Willem Elsschot, de son vrai nom Alfons-Jozef de Ridder né et mort à Anvers (1882-1960) est un écrivain flamand majeur. Il a peu publié, avait fondé une agence de publicité qu'il dirigeait, travail qu'il n'aimait pas mais qui le faisait vivre. Fromage paraît en 1933, vingt ans après son premier livre.
Ceci étant dit, ce Fromage est un pur régal, et pourtant, je ne suis pas très amateur d'Edam, je préfère un bon fromage français qui pue, qui coule et qui se révèle encore plus sur une bonne tartine d'un bon pain. Ces remarques culinaires passées, Fromage est avant tout un constat du changement de la société des années 30. Frans Laarmans est le parfait crédule, celui à qui l'on fait croire qu'il peut et doit réussir socialement et qu'il vivra mieux ainsi, sera considéré et entrera dans la belle société.

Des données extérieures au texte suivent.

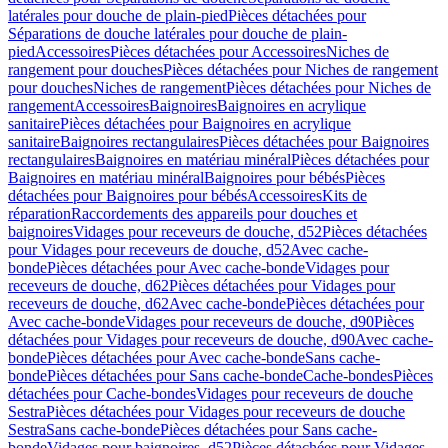
latérales pour douche de plain-pied
Pièces détachées pour
Séparations de douche latérales pour douche de plain-
pied
Accessoires
Pièces détachées pour Accessoires
Niches de
rangement pour douches
Pièces détachées pour Niches de rangement
pour douches
Niches de rangement
Pièces détachées pour Niches de
rangement
Accessoires
Baignoires
Baignoires en acrylique
sanitaire
Pièces détachées pour Baignoires en acrylique
sanitaire
Baignoires rectangulaires
Pièces détachées pour Baignoires
rectangulaires
Baignoires en matériau minéral
Pièces détachées pour
Baignoires en matériau minéral
Baignoires pour bébés
Pièces
détachées pour Baignoires pour bébés
Accessoires
Kits de
réparation
Raccordements des appareils pour douches et
baignoires
Vidages pour receveurs de douche, d52
Pièces détachées
pour Vidages pour receveurs de douche, d52
Avec cache-
bonde
Pièces détachées pour Avec cache-bonde
Vidages pour
receveurs de douche, d62
Pièces détachées pour Vidages pour
receveurs de douche, d62
Avec cache-bonde
Pièces détachées pour
Avec cache-bonde
Vidages pour receveurs de douche, d90
Pièces
détachées pour Vidages pour receveurs de douche, d90
Avec cache-
bonde
Pièces détachées pour Avec cache-bonde
Sans cache-
bonde
Pièces détachées pour Sans cache-bonde
Cache-bondes
Pièces
détachées pour Cache-bondes
Vidages pour receveurs de douche
Sestra
Pièces détachées pour Vidages pour receveurs de douche
Sestra
Sans cache-bonde
Pièces détachées pour Sans cache-
bonde
Vidages pour baignoires, d52
Pièces détachées pour Vidages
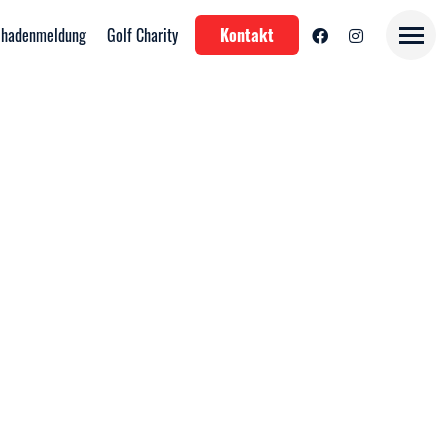
chadenmeldung
Golf Charity
Kontakt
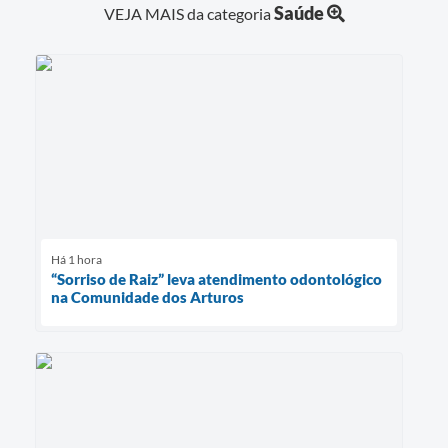
Saúde
VEJA MAIS da categoria
Há 1 hora
“Sorriso de Raiz” leva atendimento odontológico
na Comunidade dos Arturos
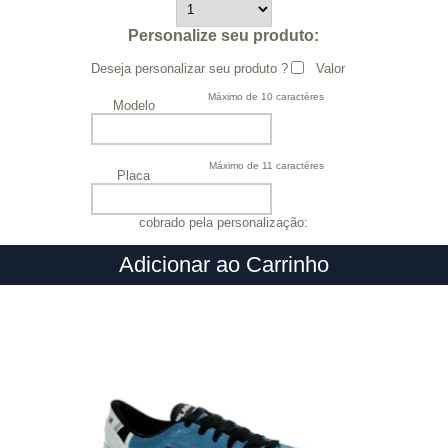
Personalize seu produto:
Deseja personalizar seu produto ?
Valor
Máximo de 10 caractéres
Modelo
Máximo de 11 caractéres
Placa
cobrado pela personalização:
Adicionar ao Carrinho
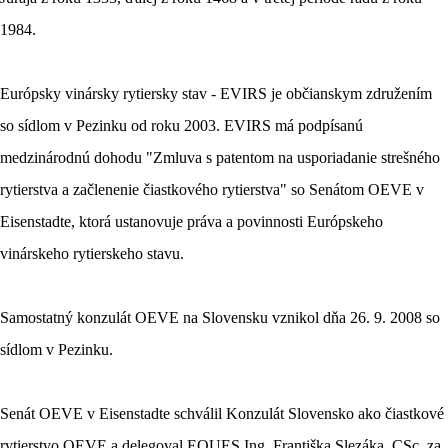
1984.
Európsky vinársky rytiersky stav - EVIRS je občianskym združením
so sídlom v Pezinku od roku 2003. EVIRS má podpísanú
medzinárodnú dohodu "Zmluva s patentom na usporiadanie strešného
rytierstva a začlenenie čiastkového rytierstva" so Senátom OEVE v
Eisenstadte, ktorá ustanovuje práva a povinnosti Európskeho
vinárskeho rytierskeho stavu.
Samostatný konzulát OEVE na Slovensku vznikol dňa 26. 9. 2008 so
sídlom v Pezinku.
Senát OEVE v Eisenstadte schválil Konzulát Slovensko ako čiastkové
rytierstvo OEVE a delegoval EQUES Ing. Františka Slezáka, CSc. za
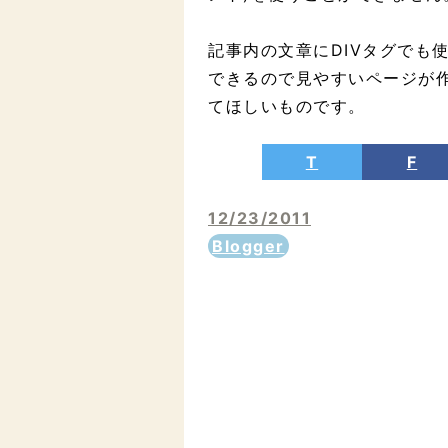
記事内の文章にDIVタグでも
できるので見やすいページが
てほしいものです。
T
F
12/23/2011
Blogger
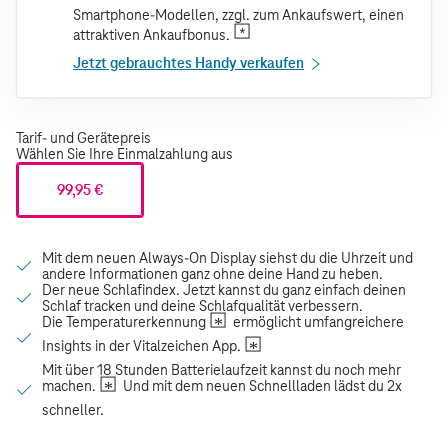
Smartphone-Modellen, zzgl. zum Ankaufswert, einen
attraktiven Ankaufbonus.
Jetzt gebrauchtes Handy verkaufen
Tarif- und Gerätepreis
Wählen Sie Ihre Einmalzahlung aus
99,95 €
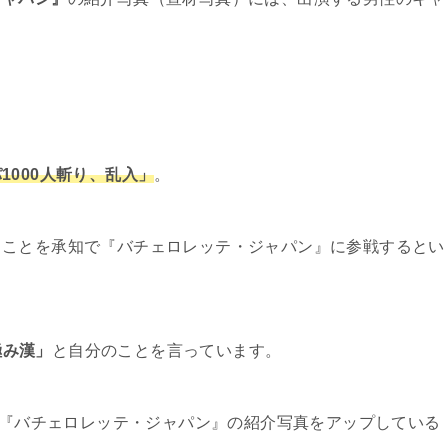
1000人斬り、乱入」
。
ることを承知で『バチェロレッテ・ジャパン』に参戦するとい
極み漢」
と自分のことを言っています。
んは『バチェロレッテ・ジャパン』の紹介写真をアップしている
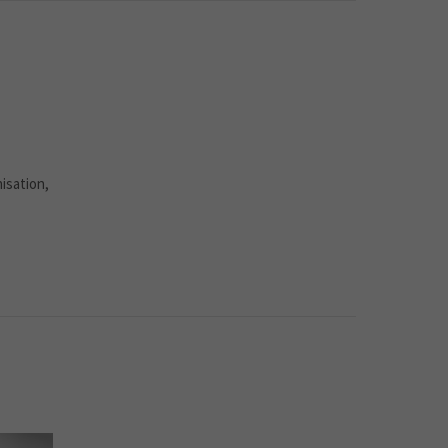
isation,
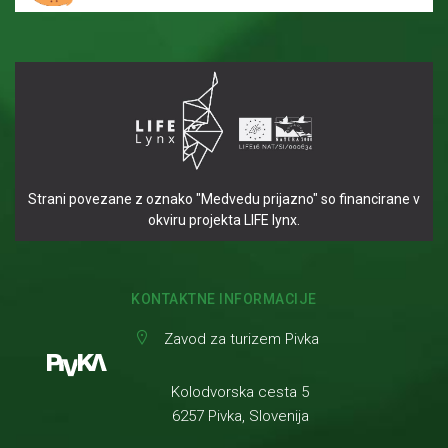
Strani povezane z oznako "Medvedu prijazno" so financirane v
okviru projekta LIFE lynx.
KONTAKTNE INFORMACIJE
Zavod za turizem Pivka
Kolodvorska cesta 5
6257 Pivka, Slovenija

Ce court roman est profond en même temps que léger : avec beaucoup d'humour, il raconte les péripéties de Frans auxquelles le lecteur compatit et rit. On peut prendre cette histoire comme une simple pochade, mais ce serait dommage, Willen Elsschot observe et décrit les faiblesses humaines, n'en tire pas de jugement ni d'analyse, il laisse ce travail éventuel au lecteur. Satire du monde des affaires absolument pas datée, et pourtant elle a presque un siècle. Je dois même dire que j'avais commencé ma lecture avant de prendre des renseignements sur l'auteur et que les premières pages ne m'ont pas alerté sur le fait que ce livre était une réédition. C'est un peu plus loin que je me suis posé la question, mais plutôt à cause -ou grâce- à l'écriture de l'auteur, à son style. Classique, évidemment mais assez moderne -la traduction est récente et c'est Xavier Hanotte (dont l'excellent Du vent, m'a réjoui) qui s'y est collé. Humour noir, conte ou fable, odyssée fromagère (j'emprunte l'expression au magazine Elle), tous ces termes siéent parfaitement à ce roman. L'un de ceux que l'on garde précieusement, un classique de la littérature flamande que Le castor astral a la bonne idée de rééditer dans sa collection Galaxie.